Cameron, always in shape, looks exceptionally so and Davis looks…well… “soft” in the middle. Cameron looks to start the fight quickly but is caught by Davis which slows him down. The first couple of rounds are defined by Davis coming forward and looking to throw the one-two whilst Cameron pounds his soft midsection. There is a clash of heads in the second, which opens a cut between Cameron’s eyes. Davis is caught by a shot in the third but holds firm and throws in return. Cameron is just ripping the body and manages to tag Davis with another right hand. Davis looks strong, and is clearly bigger, but is getting caught with right hands that may not have an effect now but could be damaging if he doesn’t find an answer. Davis is wobbled at the end of the round but manages to survive.
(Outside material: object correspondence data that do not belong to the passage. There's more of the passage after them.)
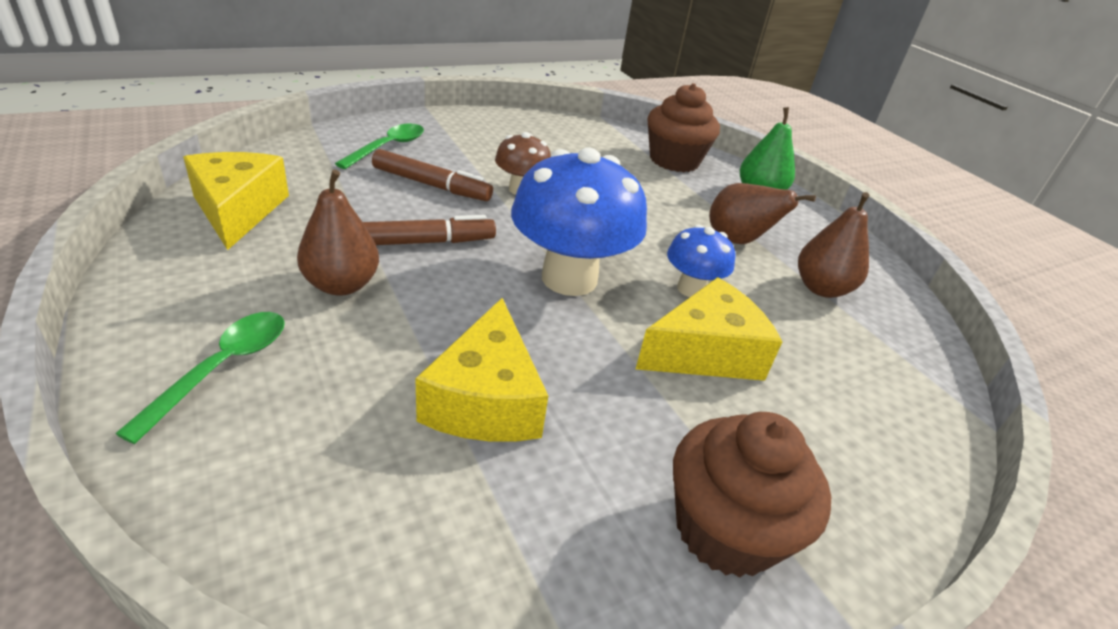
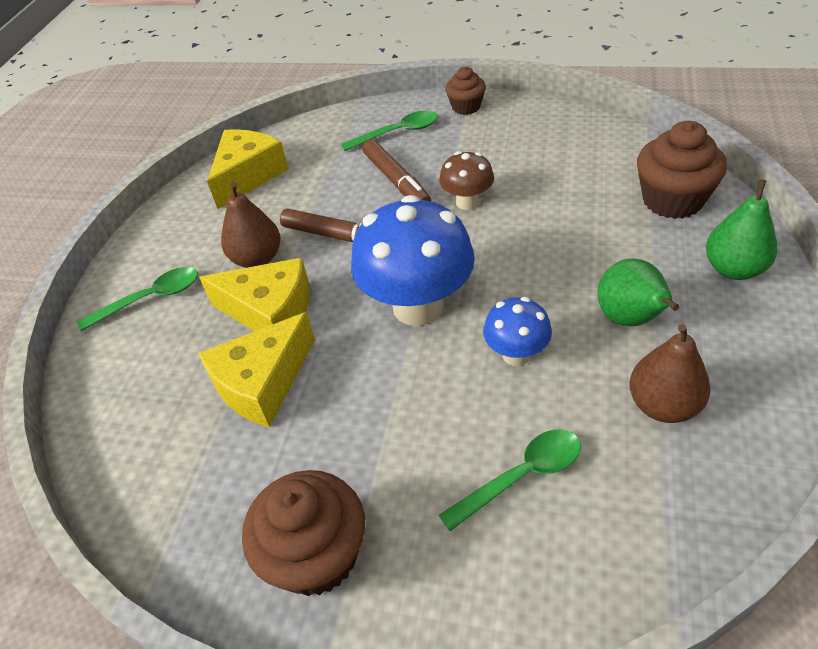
camera: 50 degrees right, 10 degrees up
yellow cheese [636,277,782,381] -> yellow cheese moved to [199,258,310,331]
brown pear [709,183,816,244] -> green pear [598,258,679,326]
none -> green spoon [439,429,581,531]
none -> brown cupcake [445,67,486,115]

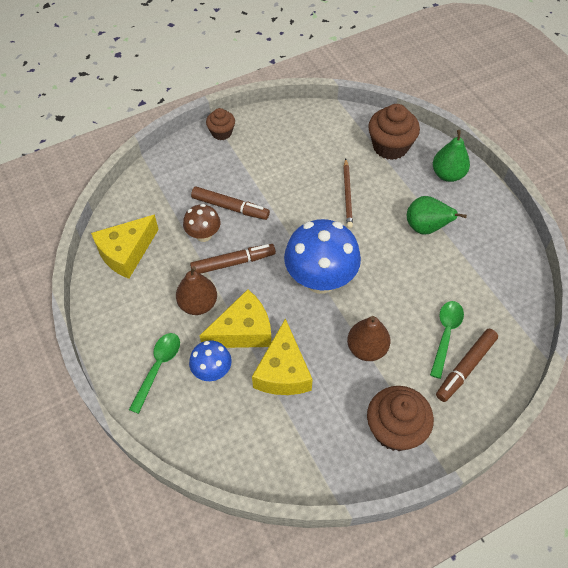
camera: 45 degrees left, 10 degrees up
yellow cheese [207,129,289,209] -> yellow cheese turned 120 degrees counterclockwise [91,215,159,279]
green spoon [341,110,438,151] -> none
brown mushroom [439,151,494,210] -> brown mushroom moved to [183,204,221,242]
blue mushroom [483,297,552,366] -> blue mushroom moved to [189,340,232,381]
brown pear [629,324,711,423] -> brown pear moved to [347,316,390,361]
none -> brown pencil [343,159,353,228]
none -> brown marker [436,329,498,402]

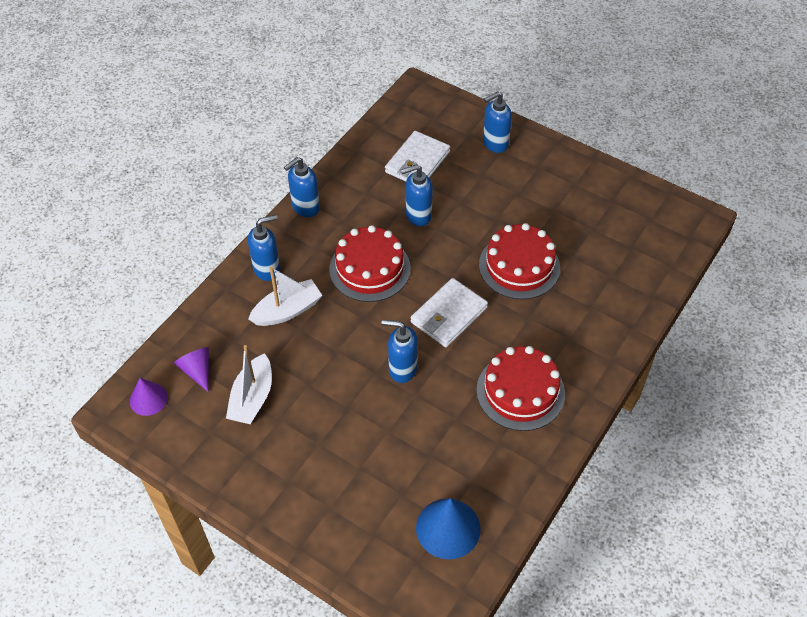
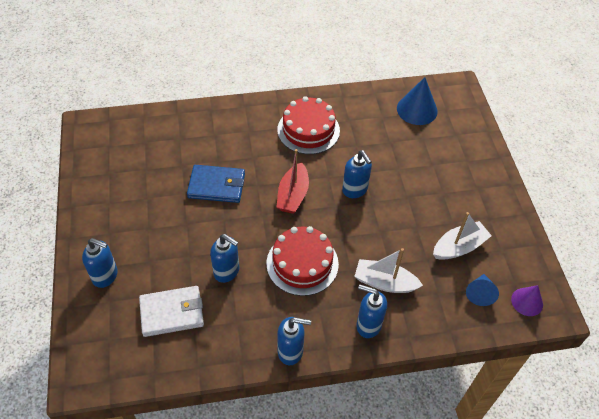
camera: 135 degrees left, 0 degrees up
purple cone [174,347,209,392] -> blue cone [466,274,499,306]
white wallet [411,278,488,347] -> red boat [276,149,309,214]
red cake [479,223,560,299] -> blue wallet [187,165,245,203]

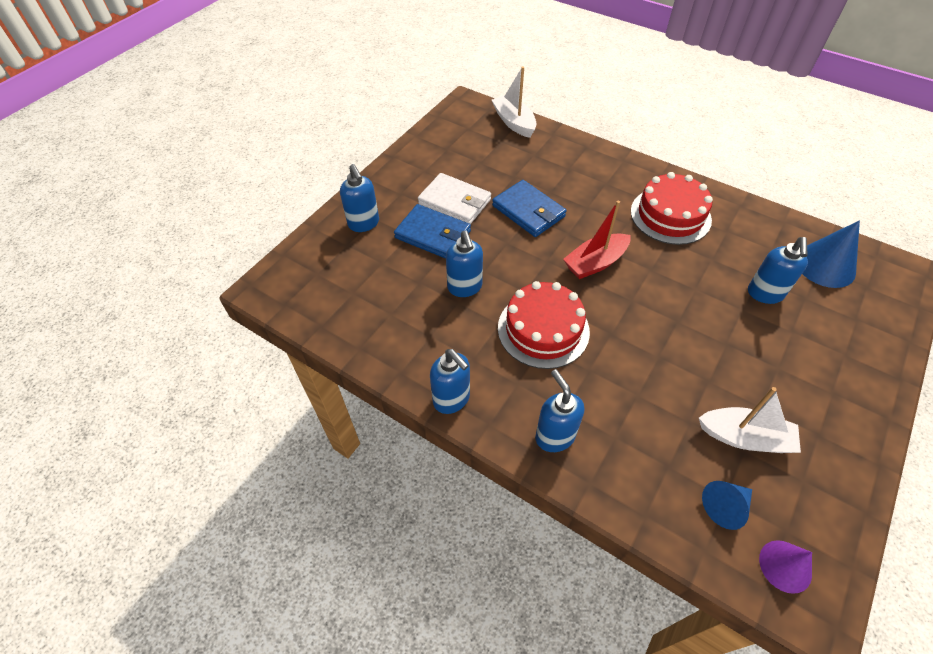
camera: 45 degrees right, 0 degrees up
white wallet [139,286,204,337] -> white wallet moved to [418,173,491,224]
blue soap dispenser [342,150,372,198] -> blue soap dispenser moved to [748,237,808,304]
white boat [354,248,423,293] -> white boat moved to [492,66,536,138]
none -> blue wallet [394,204,471,259]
Round four continues along the same vein with Cameron punishing the body and occasionally catching Davis upstairs. Davis is once again hurt at the end of the round. The fifth is all Cameron who is stringing together combos and mixing it up well. Davis looks sluggish and the pounding his body has taken looks to be in effect. He no longer looks like he wants to be in the fight and clinches at every possibly moment which makes it hard for Cameron to get off. He is tough though as Cameron’s best are having limited effect. By the eighth Davis looks finished, not in a sense that he is going to be stopped but just due to the poor condition he came into this fight coupled with the hellish body attack Cameron has put on him. Davis is one shotting and it is amazing he still on his feet. In the ninth, however, he shows a renewed sense of vigor which seems to give Cameron purpose. Cameron is now intent of finishing it. The tenth shows Davis not giving any movement and Cameron throwing a heap of leather and looking for the uppercut. Davis manages to back up Cameron and wobbles him slightly. Cameron is landing the uppercut but Davis still seems unfazed. The fight is an absolute grind fest by the eleventh. Davis lands big and Cameron responds. Cameron is amazingly still bouncing on his feet and goes big on the offensive. Davis is on the ropes and not responding whilst Cameron finds enough gas to tee off and the referee calls a stop to the contest.
Cameron gets another late stoppage over another mid-level opposition. Fights like almost hurt his cause as he needed to be far more dominant. Cameron successfully defends his IBF Pan Pacific title although a prospective bout against David Tua, who was in attendance, is a far greater prize. If Cameron wants to make any kind of assault on the heavyweight division then a strong performance against David Tua and higher activity in general is needed.